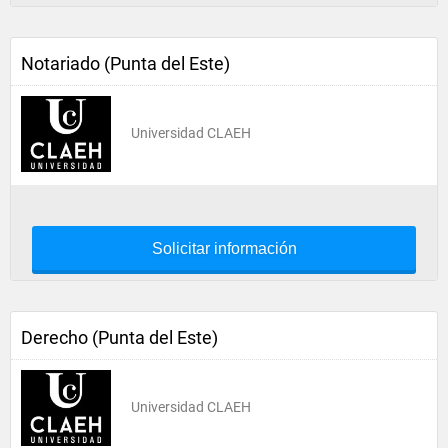
Notariado (Punta del Este)
Universidad CLAEH
Solicitar información
Derecho (Punta del Este)
Universidad CLAEH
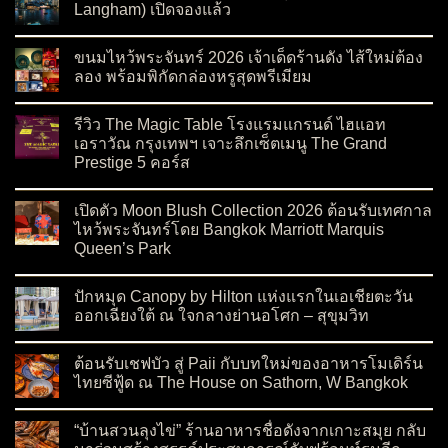
Langham) เปิดจองแล้ว
on เดอะ แลงแฮม คัสตอม เฮาส์ กรุงเทพฯ (The Langham) เปิดจอ
No Comments
ขนมไหว้พระจันทร์ 2026 เจ้าเด็ดร้านดัง ไส้ใหม่ต้อง
ลอง พร้อมพิกัดกล่องหรูสุดพรีเมียม
on ขนมไหว้พระจันทร์ 2026 เจ้าเด็ดร้านดัง ไส้ใหม่ต้องลอง พร้อมพ
No Comments
รีวิว The Magic Table โรงแรมแกรนด์ ไฮแอท
เอราวัณ กรุงเทพฯ เจาะลึกเซ็ตเมนู The Grand
Prestige 5 คอร์ส
on รีวิว The Magic Table โรงแรมแกรนด์ ไฮแอท เอราวัณ กรุงเทพ
No Comments
เปิดตัว Moon Blush Collection 2026 ต้อนรับเทศกาล
ไหว้พระจันทร์โดย Bangkok Marriott Marquis
Queen’s Park
on เปิดตัว Moon Blush Collection 2026 ต้อนรับเทศกาลไหว้พระจ
No Comments
ปักหมุด Canopy by Hilton แห่งแรกในเอเชียตะวัน
ออกเฉียงใต้ ณ ใจกลางย่านอโศก – สุขุมวิท
on ปักหมุด Canopy by Hilton แห่งแรกในเอเชียตะวันออกเฉียงใต
No Comments
ต้อนรับเชฟบัว สู่ Paii กับบทใหม่ของอาหารโมเดิร์น
ไทยซีฟู้ด ณ The House on Sathorn, W Bangkok
on ต้อนรับเชฟบัว สู่ Paii กับบทใหม่ของอาหารโมเดิร์นไทยซีฟู้
No Comments
“บ้านสวนลุงไข่” ร้านอาหารชื่อดังจากเกาะสมุย กลับ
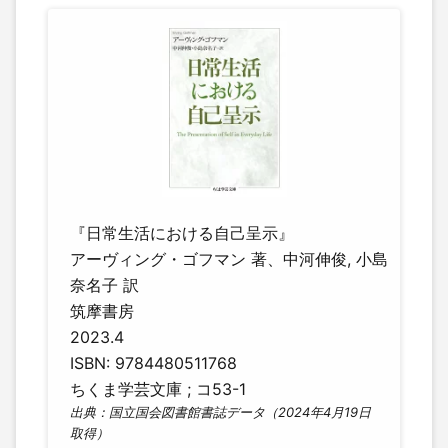
『日常生活における自己呈示』
アーヴィング・ゴフマン 著、中河伸俊, 小島
奈名子 訳
筑摩書房
2023.4
ISBN: 9784480511768
ちくま学芸文庫 ; コ53-1
出典：国立国会図書館書誌データ（2024年4月19日
取得）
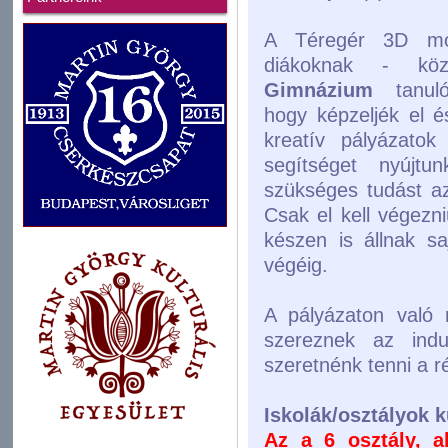
A Téregér 3D mod
diákoknak - k
Gimnázium
tanuló
hogy képzeljék el 
kreatív pályázatok
segítséget nyújt
szükséges tudást az
Csak el kell végezn
készen is állnak s
végéig.
A pályázaton való r
szereznek az ind
szeretnénk tenni a ré
Iskolák/osztályok k
Az a 6 osztály, 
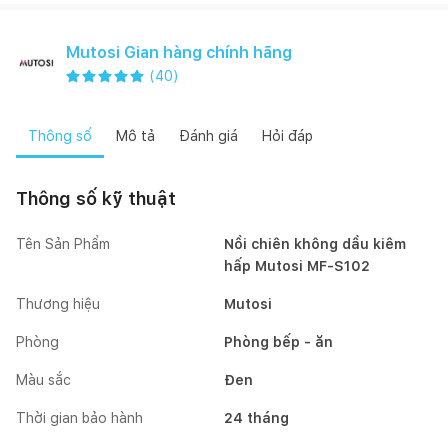
Mutosi Gian hàng chính hãng
(
40
)
Thông số
Mô tả
Đánh giá
Hỏi đáp
Thông số kỹ thuật
Tên Sản Phẩm
Nồi chiên không dầu kiêm
hấp Mutosi MF-S102
Thương hiệu
Mutosi
Phòng
Phòng bếp - ăn
Màu sắc
Đen
Thời gian bảo hành
24 tháng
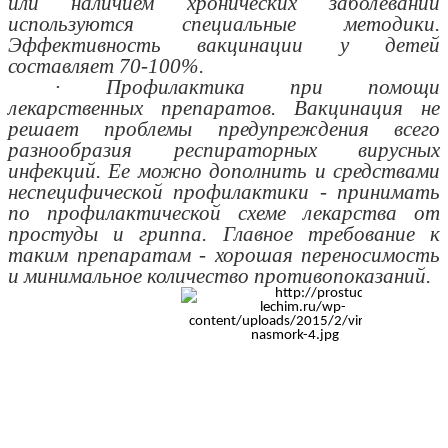
или наличием хронических заболеваний
используются специальные методики.
Эффективность вакцинации у детей
составляет 70-100%.
· Профилактика при помощи
лекарственных препаратов. Вакцинация не
решает проблемы предупреждения всего
разнообразия респираторных вирусных
инфекций. Ее можно дополнить и средствами
неспецифической профилактики - принимать
по профилактической схеме лекарства от
простуды и гриппа. Главное требование к
таким препаратам - хорошая переносимость
и минимальное количество противопоказаний.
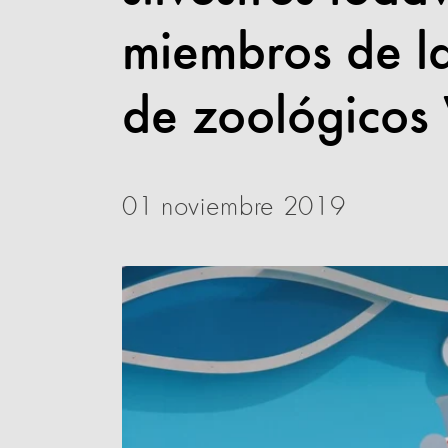
miembros de l
de zoológico
01 noviembre 2019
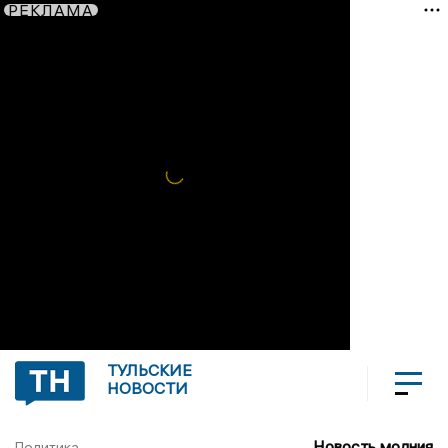
РЕКЛАМА
ТУЛЬСКИЕ
НОВОСТИ
Новость молния
Политика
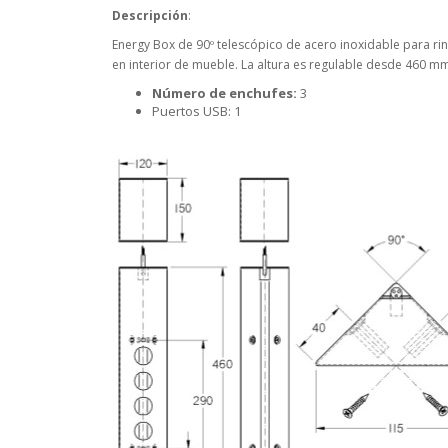
Descripción
:
Energy Box de 90º telescópico de acero inoxidable para ri
en interior de mueble. La altura es regulable desde 460 
Número de enchufes:
3
Puertos USB: 1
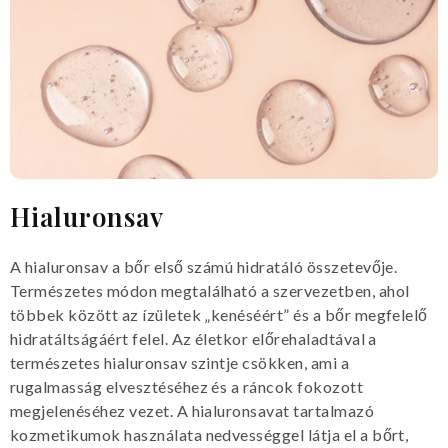
Hialuronsav
A hialuronsav a bőr első számú hidratáló összetevője.
Természetes módon megtalálható a szervezetben, ahol
többek között az ízületek „kenéséért” és a bőr megfelelő
hidratáltságáért felel. Az életkor előrehaladtával a
természetes hialuronsav szintje csökken, ami a
rugalmasság elvesztéséhez és a ráncok fokozott
megjelenéséhez vezet. A hialuronsavat tartalmazó
kozmetikumok használata nedvességgel látja el a bőrt,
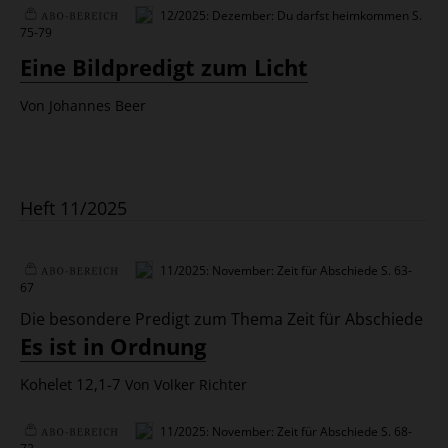
12/2025: Dezember: Du darfst heimkommen
S.
75-79
Plus
Eine Bildpredigt zum Licht
Von Johannes Beer
Heft 11/2025
11/2025: November: Zeit für Abschiede
S. 63-
67
Plus
Die besondere Predigt zum Thema Zeit für Abschiede
:
Es ist in Ordnung
Kohelet 12,1-7
Von Volker Richter
11/2025: November: Zeit für Abschiede
S. 68-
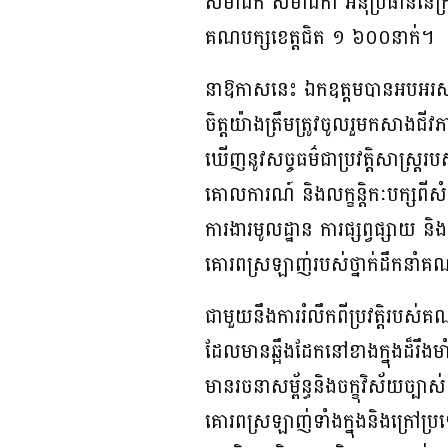
សមាជិក សមាជិកា អនុប្រធាននៃក្រ
គណបក្សខេត្តជិត ១ ៦០០នាក់។
នាឱកាសនេះ ឯកឧត្តមបានអបអរសាទរន
ចិត្តយ៉ាងត្រឹមត្រូវចូលរួមកសាង
ឃើញនូវសច្ចធម៌ជាប្រវត្តិសាស្ត្រ
គោលការណ៍ និងលក្ខនិ្តកៈបក្សពីសំ
ការងារមូលដ្ឋាន ការផ្សព្វផ្សាយ និ
គោរពស្រឡាញ់របស់ថ្នាក់ដឹកនាំគណ
ជាមួយនឹងការរំលឹកពីប្រវត្តិរបស
ដែលមានឆ្អឹងដែកនៅខាងក្នុងដ៏រឹង
មានរចនាសម្ព័ន្ធនិងចក្ខុវិស័យច្បាស
គោរពស្រឡាញ់ទាំងក្នុងនិងក្រៅប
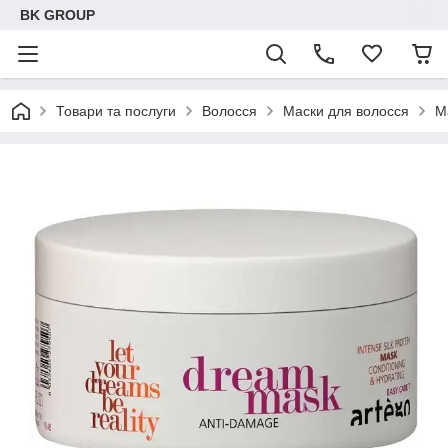
BK GROUP
Товари та послуги
Волосся
Маски для волосся
М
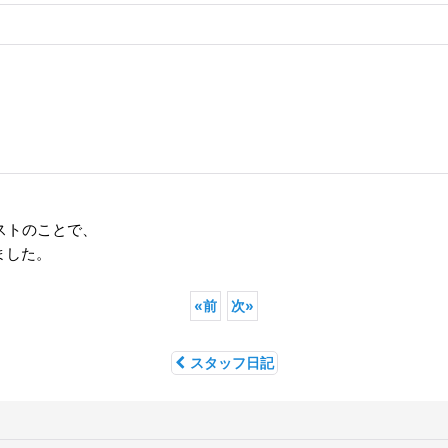
ストのことで、
ました。
«
前
次
»
スタッフ日記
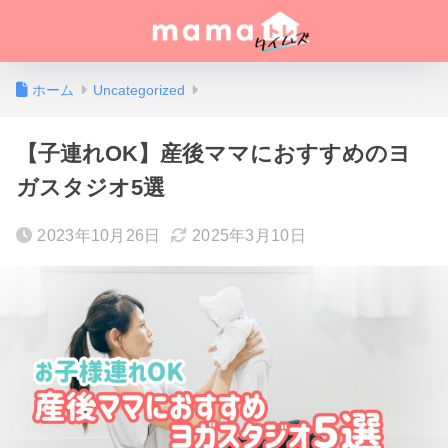
ホーム
Uncategorized
【子連れOK】産後ママにおすすめのヨ
ガスタジオ5選
2023年10月26日
2025年3月10日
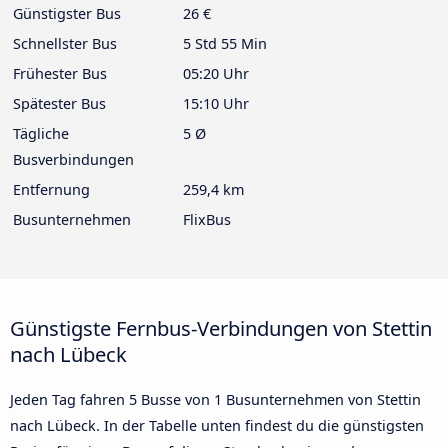
Günstigster Bus
26 €
Schnellster Bus
5 Std 55 Min
Frühester Bus
05:20 Uhr
Spätester Bus
15:10 Uhr
Tägliche
5 Ø
Busverbindungen
Entfernung
259,4 km
Busunternehmen
FlixBus
Günstigste Fernbus-Verbindungen von Stettin
nach Lübeck
Jeden Tag fahren 5 Busse von 1 Busunternehmen von Stettin
nach Lübeck. In der Tabelle unten findest du die günstigsten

-- -- --

§ Work instruction: Find the word "งเทพฯ" in the entries, then copy out every line that has it.

§ Result below:
on เดอะ แลงแฮม คัสตอม เฮาส์ กรุงเทพฯ (The Langham) เปิดจอ
เอราวัณ กรุงเทพฯ เจาะลึกเซ็ตเมนู The Grand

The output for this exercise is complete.